All records below should be repeated exactly, with the pictures left out.

[Data entries]
+ + +

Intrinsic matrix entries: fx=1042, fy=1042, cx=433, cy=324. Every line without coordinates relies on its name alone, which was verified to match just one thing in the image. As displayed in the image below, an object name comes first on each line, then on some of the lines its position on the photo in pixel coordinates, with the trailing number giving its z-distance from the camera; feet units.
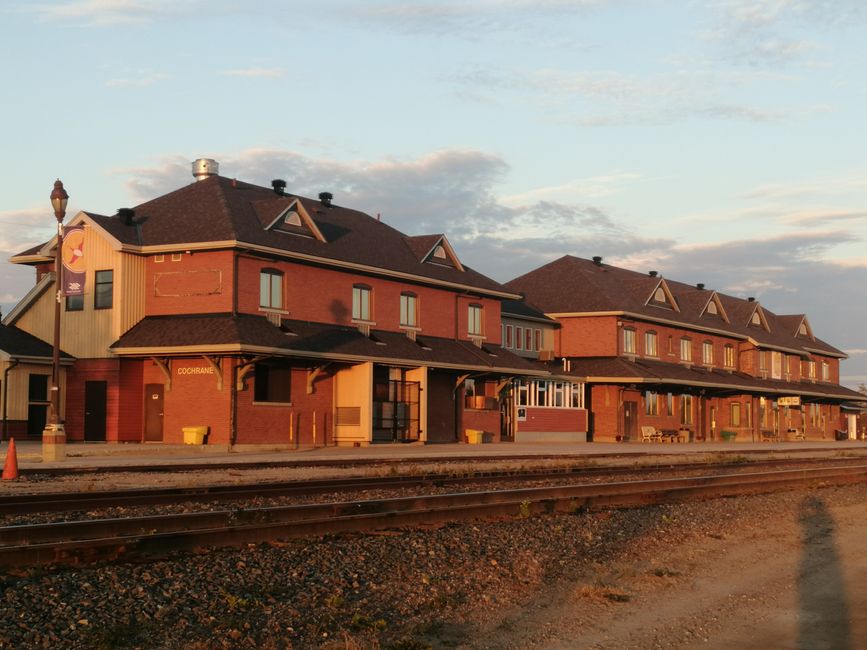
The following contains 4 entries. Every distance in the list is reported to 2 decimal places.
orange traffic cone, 65.80
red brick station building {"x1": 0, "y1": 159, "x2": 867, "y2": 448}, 113.80
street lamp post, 81.76
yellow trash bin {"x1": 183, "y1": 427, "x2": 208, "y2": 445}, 111.14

+ + +

* _YOUR SOLUTION_
Intrinsic matrix entries: fx=1042, fy=1042, cx=433, cy=324. Every line without coordinates relies on its name alone, which was verified to match just one thing in the image. As displayed in the image below, an object name comes first on each line, then on some of the lines its position on the photo in pixel coordinates, with the trailing number giving its z-distance from the camera; feet units.
The following contains 4 entries. Every distance in the list is reported to 2 decimal places.
orange traffic cone, 65.80
red brick station building {"x1": 0, "y1": 159, "x2": 867, "y2": 448}, 113.80
street lamp post, 81.76
yellow trash bin {"x1": 183, "y1": 427, "x2": 208, "y2": 445}, 111.14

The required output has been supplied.